Most of the iron chelates work around EDTA or chemically similar chelation. 'Ortho' describes the geometry by which the iron atom is held in place by the chelator - this comes in four possible flavours: ortho-ortho, ortho-para, para-ortho, para-para. Ortho-ortho is the most stable so that's generally the one you want. The pH stability of this specific iron chelate depends on what the chemical chelator is - common choices would be EDTA, DTPA, and EDDHA. An online search didn't help me find out which chelator ATTACK-Fe uses but if I had to guess it would be EDTA which is probably fine for most purposes. You should ask the seller something like, "does it use EDTA as a chelator?"
Ortho-ortho is more of a structure of said chelate, rather than the chelate itself. To be honest it's way above my pay grade, but generally these different structures are associated with eddha fe.
The package labeling doesn't mention eddha, so I'm at a loss.
Anyway... here's a bit of info on said subject.

"EDDHA chelates always consist out of a mixture of three different structures. The following figure gives an overview of the different shapes.
Iron chelate for plants

Of the different EDDHA structures shown above, the top one is most stable. It’s called an ortho-ortho EDDHA. The other two types are called ortho-para and para-para EDDHA. Since all types of red iron (EDDHA) on the market contain one of the above-mentioned structures.

There's more..

I'm still clueless, hopefully a chemist will chime in.

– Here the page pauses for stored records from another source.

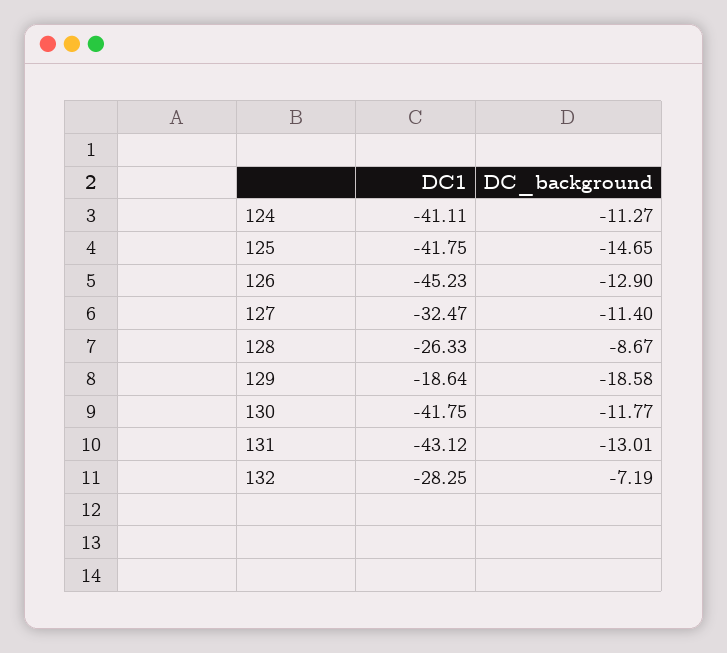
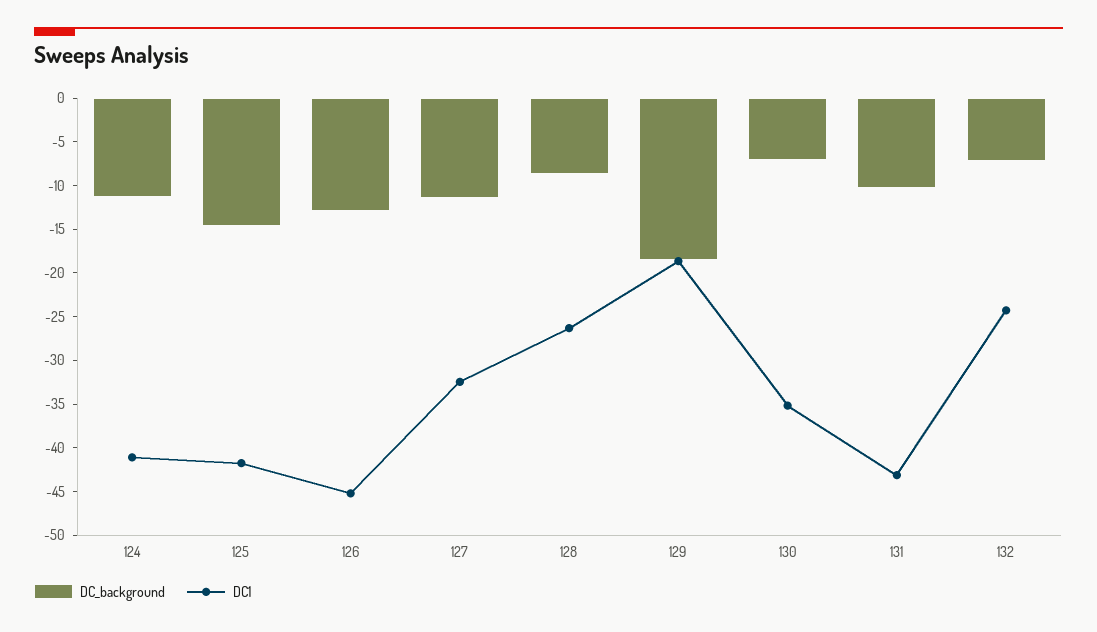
  {
    "DC1": {
      "124": -41.11,
      "125": -41.75,
      "126": -45.23,
      "127": -32.47,
      "128": -26.33,
      "129": -18.64,
-     "130": -41.75,
+     "130": -35,
      "131": -43.12,
-     "132": -28.25
+     "132": -24
    },
    "DC_background": {
      "124": -11.27,
      "125": -14.65,
      "126": -12.9,
      "127": -11.4,
      "128": -8.67,
      "129": -18.58,
-     "130": -11.77,
+     "130": -7,
-     "131": -13.01,
+     "131": -10,
      "132": -7.19
    }
  }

Edit: Andy sums it up pretty well.
'Para' means 'opposite' and refers to the location of the (green) -OH group coming off the hexagonal ring that connects to the rest of the molecule. 'Ortho' means 'next to' and shows the (red) -OH coming off the hexagonal ring next to the piece connecting to the rest of the molecule. The other possible remaining geometry where the -OH connects between the ortho and para sites is called 'meta' and is not part of the chemistry of these chelates. Neither EDTA nor DTPA contain these ring structures, so it isn't really sensible to speak of 'ortho-ortho' EDTA (or DTPA) and suggests this chelate is either EDDHA or EDDHSA, probably EDDHA - you could tell from the colour: EDDHA is pink, EDDHSA is brown. I'm not a chemist, but I pretend to be one sometimes on UKAPS. ;)
Cheers for the explanation @Andy Pierce

Did a bit more digging and found a Turkish site selling said product, it lists the chelate as;
"Komplekleme (şelat): Sarsapogenin + Organik Asitler + Diğer Biyo Kompostlar" or by the powers of Google translate;
"Complementation (chelate): Sarsapogenin + Organic Acids + Other Bio Composts"

I'm assuming they mean Sarsasapogenin? Which is named after sarsaparilla and derived from Saponin.

This new found information makes me non the wiser unfortunately.